Saccharopolyspora spinosa

Scientific classification
- Domain: Bacteria
- Kingdom: Bacillati
- Phylum: Actinomycetota
- Class: Actinomycetes
- Order: Pseudonocardiales
- Family: Pseudonocardiaceae
- Genus: Saccharopolyspora
- Species: S. spinosa
- Binomial name: Saccharopolyspora spinosa Mertz and Yao 1990

= Saccharopolyspora spinosa =

- Authority: Mertz and Yao 1990

Species of bacterium

Saccharopolyspora spinosa is a species of actinobacterium first isolated from an abandoned sugar mill in the Virgin Islands.
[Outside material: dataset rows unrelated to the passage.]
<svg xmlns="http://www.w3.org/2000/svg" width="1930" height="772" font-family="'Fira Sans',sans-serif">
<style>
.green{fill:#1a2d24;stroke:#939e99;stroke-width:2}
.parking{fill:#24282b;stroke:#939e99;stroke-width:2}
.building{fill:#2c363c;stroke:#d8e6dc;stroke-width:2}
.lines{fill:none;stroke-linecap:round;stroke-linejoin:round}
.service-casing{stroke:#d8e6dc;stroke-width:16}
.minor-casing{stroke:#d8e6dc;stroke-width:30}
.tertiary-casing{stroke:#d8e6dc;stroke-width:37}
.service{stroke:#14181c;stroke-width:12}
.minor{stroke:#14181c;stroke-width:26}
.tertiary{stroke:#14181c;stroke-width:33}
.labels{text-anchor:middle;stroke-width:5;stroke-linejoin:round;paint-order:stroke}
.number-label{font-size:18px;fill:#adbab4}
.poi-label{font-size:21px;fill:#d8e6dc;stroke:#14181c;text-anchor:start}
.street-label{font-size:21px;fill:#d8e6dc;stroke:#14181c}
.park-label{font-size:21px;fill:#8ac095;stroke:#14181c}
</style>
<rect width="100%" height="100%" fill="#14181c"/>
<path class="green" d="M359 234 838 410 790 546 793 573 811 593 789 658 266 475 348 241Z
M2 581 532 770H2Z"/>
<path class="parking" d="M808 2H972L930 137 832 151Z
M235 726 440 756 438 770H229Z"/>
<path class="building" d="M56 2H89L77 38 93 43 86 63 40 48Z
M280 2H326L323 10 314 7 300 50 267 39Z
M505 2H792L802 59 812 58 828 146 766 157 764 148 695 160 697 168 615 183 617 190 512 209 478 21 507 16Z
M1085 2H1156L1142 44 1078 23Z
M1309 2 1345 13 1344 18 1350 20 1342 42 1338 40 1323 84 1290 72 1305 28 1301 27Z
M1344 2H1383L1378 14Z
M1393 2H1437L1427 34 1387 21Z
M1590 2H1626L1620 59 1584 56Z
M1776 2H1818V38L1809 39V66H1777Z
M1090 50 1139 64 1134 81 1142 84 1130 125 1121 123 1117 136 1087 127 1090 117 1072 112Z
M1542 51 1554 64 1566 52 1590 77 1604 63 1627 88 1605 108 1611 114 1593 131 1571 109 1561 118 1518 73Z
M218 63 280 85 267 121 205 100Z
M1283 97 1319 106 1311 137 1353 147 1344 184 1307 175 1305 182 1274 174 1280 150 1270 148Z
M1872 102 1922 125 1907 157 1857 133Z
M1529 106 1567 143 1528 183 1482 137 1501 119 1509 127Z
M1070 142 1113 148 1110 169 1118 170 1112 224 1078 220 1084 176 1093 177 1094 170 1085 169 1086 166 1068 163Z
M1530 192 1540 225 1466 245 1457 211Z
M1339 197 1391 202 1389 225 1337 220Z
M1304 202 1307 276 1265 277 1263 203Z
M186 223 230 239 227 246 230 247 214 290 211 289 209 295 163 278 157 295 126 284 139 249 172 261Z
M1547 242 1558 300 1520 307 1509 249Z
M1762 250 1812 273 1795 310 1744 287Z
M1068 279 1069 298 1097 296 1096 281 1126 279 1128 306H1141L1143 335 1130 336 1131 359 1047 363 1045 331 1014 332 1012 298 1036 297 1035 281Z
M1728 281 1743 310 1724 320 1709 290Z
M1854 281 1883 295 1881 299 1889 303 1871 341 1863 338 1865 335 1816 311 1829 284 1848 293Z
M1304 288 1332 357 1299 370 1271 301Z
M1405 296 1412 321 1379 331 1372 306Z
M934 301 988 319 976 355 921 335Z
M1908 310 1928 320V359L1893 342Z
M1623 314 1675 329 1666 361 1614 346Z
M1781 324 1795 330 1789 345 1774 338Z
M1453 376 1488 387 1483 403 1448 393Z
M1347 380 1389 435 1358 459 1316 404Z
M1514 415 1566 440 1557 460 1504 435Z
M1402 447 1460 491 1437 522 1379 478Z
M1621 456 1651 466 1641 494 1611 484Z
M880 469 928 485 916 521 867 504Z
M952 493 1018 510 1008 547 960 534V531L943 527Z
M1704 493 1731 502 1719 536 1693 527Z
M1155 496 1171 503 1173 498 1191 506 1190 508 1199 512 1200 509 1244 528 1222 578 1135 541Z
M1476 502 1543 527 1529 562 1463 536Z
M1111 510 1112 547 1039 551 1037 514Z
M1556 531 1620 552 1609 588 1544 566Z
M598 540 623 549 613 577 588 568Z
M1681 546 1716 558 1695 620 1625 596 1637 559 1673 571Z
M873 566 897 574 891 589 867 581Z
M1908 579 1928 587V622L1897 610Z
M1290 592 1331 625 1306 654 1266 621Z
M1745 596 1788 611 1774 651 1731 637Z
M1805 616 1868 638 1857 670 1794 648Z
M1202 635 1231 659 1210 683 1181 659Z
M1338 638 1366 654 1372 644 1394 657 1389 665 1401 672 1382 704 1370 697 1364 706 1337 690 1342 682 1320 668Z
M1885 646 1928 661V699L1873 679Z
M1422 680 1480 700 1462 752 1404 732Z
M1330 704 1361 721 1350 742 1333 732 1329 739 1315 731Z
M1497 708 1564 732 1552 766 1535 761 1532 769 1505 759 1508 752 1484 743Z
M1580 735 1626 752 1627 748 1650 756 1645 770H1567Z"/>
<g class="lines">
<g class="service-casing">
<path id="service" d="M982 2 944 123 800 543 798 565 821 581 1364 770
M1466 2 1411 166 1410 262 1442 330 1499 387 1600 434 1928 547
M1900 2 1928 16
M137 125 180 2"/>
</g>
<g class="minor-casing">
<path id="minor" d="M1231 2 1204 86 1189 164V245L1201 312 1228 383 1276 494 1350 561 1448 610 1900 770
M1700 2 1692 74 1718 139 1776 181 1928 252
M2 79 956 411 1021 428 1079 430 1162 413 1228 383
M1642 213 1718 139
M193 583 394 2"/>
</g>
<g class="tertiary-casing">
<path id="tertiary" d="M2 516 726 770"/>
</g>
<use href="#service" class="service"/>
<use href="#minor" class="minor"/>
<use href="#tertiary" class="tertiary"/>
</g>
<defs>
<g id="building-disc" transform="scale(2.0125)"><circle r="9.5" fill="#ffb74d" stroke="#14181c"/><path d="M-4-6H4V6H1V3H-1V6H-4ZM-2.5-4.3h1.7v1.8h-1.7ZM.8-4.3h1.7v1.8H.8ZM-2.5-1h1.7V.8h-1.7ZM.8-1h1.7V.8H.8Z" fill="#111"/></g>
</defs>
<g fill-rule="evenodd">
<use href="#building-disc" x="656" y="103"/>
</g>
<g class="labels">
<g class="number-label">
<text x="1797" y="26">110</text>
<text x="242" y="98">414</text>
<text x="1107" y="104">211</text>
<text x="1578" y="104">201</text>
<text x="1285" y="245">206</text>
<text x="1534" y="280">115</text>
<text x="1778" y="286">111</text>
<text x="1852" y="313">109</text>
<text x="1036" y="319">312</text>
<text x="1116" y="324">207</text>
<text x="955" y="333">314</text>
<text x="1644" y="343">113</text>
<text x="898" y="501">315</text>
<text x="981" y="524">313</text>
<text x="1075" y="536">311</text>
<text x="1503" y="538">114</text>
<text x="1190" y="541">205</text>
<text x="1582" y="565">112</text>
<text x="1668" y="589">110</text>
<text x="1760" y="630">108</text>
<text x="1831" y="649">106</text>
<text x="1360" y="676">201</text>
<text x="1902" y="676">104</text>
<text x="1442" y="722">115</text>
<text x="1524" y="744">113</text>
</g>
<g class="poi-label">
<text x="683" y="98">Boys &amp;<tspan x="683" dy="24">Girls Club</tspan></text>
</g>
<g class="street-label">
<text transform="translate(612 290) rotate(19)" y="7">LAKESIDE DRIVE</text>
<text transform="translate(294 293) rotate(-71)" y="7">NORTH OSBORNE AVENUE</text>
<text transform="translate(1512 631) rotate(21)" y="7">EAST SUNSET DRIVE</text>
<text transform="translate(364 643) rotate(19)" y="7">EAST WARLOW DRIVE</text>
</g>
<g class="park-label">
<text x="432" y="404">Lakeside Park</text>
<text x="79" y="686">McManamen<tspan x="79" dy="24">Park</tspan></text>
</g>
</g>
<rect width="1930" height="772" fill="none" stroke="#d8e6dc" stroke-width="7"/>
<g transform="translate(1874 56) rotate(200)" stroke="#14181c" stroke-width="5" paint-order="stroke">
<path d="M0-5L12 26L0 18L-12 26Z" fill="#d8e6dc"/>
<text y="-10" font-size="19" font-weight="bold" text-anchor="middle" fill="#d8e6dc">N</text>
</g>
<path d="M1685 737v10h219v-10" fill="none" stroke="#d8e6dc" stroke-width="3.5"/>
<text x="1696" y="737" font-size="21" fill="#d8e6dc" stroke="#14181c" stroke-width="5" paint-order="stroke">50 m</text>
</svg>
It was discovered and described by researchers Mertz and Yao while collecting specimens to be screened for novel antibiotics. It develops aerial, pale, yellowish pink hyphae and bears long chains of spores encased in spiny spore sheaths. It can also reproduce by fragmentation in an aqueous environment. Its type strain is A83543.1 (= NRRL 18395).

Saccharopolyspora spinosa is the source of a family of insecticidal compounds called spinosyns. They act as neurotoxins by activation of nicotinic acetylcholine receptors in insects. The insecticide Spinetoram is composed of two synthetic derivatives of spinosyns.